INFORMATION =
<<<<
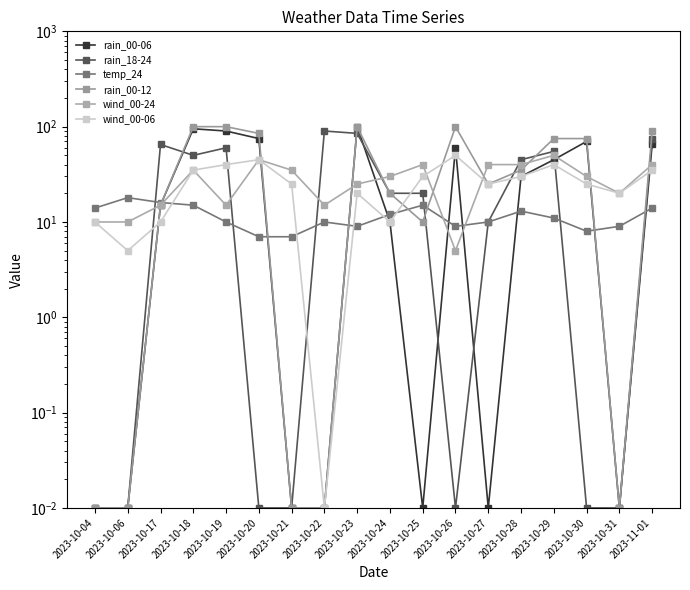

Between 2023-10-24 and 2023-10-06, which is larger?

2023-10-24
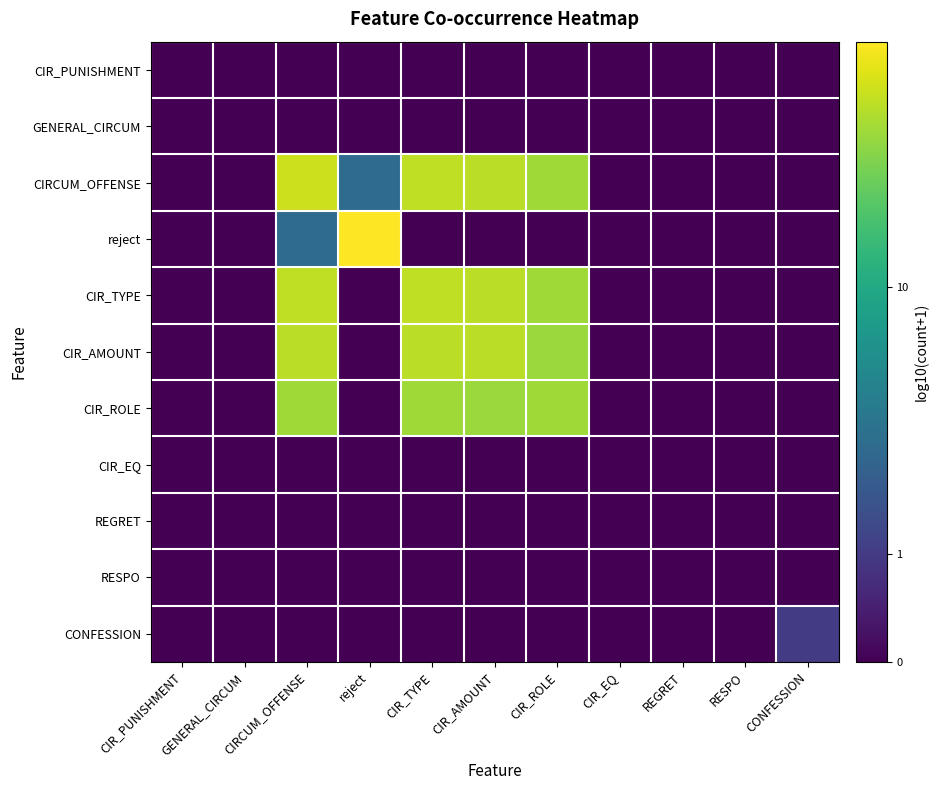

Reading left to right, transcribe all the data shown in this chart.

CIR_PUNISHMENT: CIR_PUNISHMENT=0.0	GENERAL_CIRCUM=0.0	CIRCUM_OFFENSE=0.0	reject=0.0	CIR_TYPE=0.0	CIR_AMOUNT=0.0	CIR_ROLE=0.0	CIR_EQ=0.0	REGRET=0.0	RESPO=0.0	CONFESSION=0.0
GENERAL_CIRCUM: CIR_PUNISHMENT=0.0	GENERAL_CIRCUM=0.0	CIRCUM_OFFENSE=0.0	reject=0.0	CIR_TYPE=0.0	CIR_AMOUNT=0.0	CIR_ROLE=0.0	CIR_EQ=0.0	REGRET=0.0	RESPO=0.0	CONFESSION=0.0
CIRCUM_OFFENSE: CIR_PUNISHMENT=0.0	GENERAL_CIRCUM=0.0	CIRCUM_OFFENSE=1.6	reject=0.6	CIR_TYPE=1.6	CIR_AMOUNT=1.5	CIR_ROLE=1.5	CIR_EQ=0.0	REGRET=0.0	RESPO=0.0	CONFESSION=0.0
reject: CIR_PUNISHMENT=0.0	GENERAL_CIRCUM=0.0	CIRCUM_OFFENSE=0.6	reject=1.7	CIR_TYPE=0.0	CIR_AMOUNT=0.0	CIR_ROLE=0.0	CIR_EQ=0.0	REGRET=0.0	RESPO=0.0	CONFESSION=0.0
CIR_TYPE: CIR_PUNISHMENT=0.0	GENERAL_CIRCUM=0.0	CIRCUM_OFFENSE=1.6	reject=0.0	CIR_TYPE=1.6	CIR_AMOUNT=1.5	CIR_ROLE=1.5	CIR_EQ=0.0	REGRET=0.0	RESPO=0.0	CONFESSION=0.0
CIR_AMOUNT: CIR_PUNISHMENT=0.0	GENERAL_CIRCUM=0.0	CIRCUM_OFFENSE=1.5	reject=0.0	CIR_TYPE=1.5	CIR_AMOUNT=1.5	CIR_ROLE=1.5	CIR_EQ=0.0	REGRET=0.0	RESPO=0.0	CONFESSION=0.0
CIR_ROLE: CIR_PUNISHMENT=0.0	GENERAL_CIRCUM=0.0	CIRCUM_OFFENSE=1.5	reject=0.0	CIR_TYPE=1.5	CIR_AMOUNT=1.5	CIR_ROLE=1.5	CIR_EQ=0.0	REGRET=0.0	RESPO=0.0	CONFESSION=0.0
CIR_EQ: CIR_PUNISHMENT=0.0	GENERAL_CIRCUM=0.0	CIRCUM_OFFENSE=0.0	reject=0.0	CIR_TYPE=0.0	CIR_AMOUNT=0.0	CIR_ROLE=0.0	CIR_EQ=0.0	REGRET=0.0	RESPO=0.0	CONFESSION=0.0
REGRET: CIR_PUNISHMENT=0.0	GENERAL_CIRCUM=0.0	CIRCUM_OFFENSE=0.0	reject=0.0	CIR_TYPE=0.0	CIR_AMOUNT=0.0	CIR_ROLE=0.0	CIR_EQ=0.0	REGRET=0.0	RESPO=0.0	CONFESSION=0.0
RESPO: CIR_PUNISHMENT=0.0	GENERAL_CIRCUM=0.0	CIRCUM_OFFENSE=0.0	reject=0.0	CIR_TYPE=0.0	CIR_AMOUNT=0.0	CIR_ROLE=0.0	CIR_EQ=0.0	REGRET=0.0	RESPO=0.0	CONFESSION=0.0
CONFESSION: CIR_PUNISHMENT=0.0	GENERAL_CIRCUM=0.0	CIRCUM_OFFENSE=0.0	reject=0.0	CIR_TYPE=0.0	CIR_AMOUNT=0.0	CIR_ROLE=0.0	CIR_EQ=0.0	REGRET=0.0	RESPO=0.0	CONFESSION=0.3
>>>>
EXERCISE AIM = Reproduce every one of the rows above verbatim, omitting the pictures.

RESPONSE =
Between 2023-10-24 and 2023-10-06, which is larger?

2023-10-24

Reading left to right, transcribe all the data shown in this chart.

CIR_PUNISHMENT: CIR_PUNISHMENT=0.0	GENERAL_CIRCUM=0.0	CIRCUM_OFFENSE=0.0	reject=0.0	CIR_TYPE=0.0	CIR_AMOUNT=0.0	CIR_ROLE=0.0	CIR_EQ=0.0	REGRET=0.0	RESPO=0.0	CONFESSION=0.0
GENERAL_CIRCUM: CIR_PUNISHMENT=0.0	GENERAL_CIRCUM=0.0	CIRCUM_OFFENSE=0.0	reject=0.0	CIR_TYPE=0.0	CIR_AMOUNT=0.0	CIR_ROLE=0.0	CIR_EQ=0.0	REGRET=0.0	RESPO=0.0	CONFESSION=0.0
CIRCUM_OFFENSE: CIR_PUNISHMENT=0.0	GENERAL_CIRCUM=0.0	CIRCUM_OFFENSE=1.6	reject=0.6	CIR_TYPE=1.6	CIR_AMOUNT=1.5	CIR_ROLE=1.5	CIR_EQ=0.0	REGRET=0.0	RESPO=0.0	CONFESSION=0.0
reject: CIR_PUNISHMENT=0.0	GENERAL_CIRCUM=0.0	CIRCUM_OFFENSE=0.6	reject=1.7	CIR_TYPE=0.0	CIR_AMOUNT=0.0	CIR_ROLE=0.0	CIR_EQ=0.0	REGRET=0.0	RESPO=0.0	CONFESSION=0.0
CIR_TYPE: CIR_PUNISHMENT=0.0	GENERAL_CIRCUM=0.0	CIRCUM_OFFENSE=1.6	reject=0.0	CIR_TYPE=1.6	CIR_AMOUNT=1.5	CIR_ROLE=1.5	CIR_EQ=0.0	REGRET=0.0	RESPO=0.0	CONFESSION=0.0
CIR_AMOUNT: CIR_PUNISHMENT=0.0	GENERAL_CIRCUM=0.0	CIRCUM_OFFENSE=1.5	reject=0.0	CIR_TYPE=1.5	CIR_AMOUNT=1.5	CIR_ROLE=1.5	CIR_EQ=0.0	REGRET=0.0	RESPO=0.0	CONFESSION=0.0
CIR_ROLE: CIR_PUNISHMENT=0.0	GENERAL_CIRCUM=0.0	CIRCUM_OFFENSE=1.5	reject=0.0	CIR_TYPE=1.5	CIR_AMOUNT=1.5	CIR_ROLE=1.5	CIR_EQ=0.0	REGRET=0.0	RESPO=0.0	CONFESSION=0.0
CIR_EQ: CIR_PUNISHMENT=0.0	GENERAL_CIRCUM=0.0	CIRCUM_OFFENSE=0.0	reject=0.0	CIR_TYPE=0.0	CIR_AMOUNT=0.0	CIR_ROLE=0.0	CIR_EQ=0.0	REGRET=0.0	RESPO=0.0	CONFESSION=0.0
REGRET: CIR_PUNISHMENT=0.0	GENERAL_CIRCUM=0.0	CIRCUM_OFFENSE=0.0	reject=0.0	CIR_TYPE=0.0	CIR_AMOUNT=0.0	CIR_ROLE=0.0	CIR_EQ=0.0	REGRET=0.0	RESPO=0.0	CONFESSION=0.0
RESPO: CIR_PUNISHMENT=0.0	GENERAL_CIRCUM=0.0	CIRCUM_OFFENSE=0.0	reject=0.0	CIR_TYPE=0.0	CIR_AMOUNT=0.0	CIR_ROLE=0.0	CIR_EQ=0.0	REGRET=0.0	RESPO=0.0	CONFESSION=0.0
CONFESSION: CIR_PUNISHMENT=0.0	GENERAL_CIRCUM=0.0	CIRCUM_OFFENSE=0.0	reject=0.0	CIR_TYPE=0.0	CIR_AMOUNT=0.0	CIR_ROLE=0.0	CIR_EQ=0.0	REGRET=0.0	RESPO=0.0	CONFESSION=0.3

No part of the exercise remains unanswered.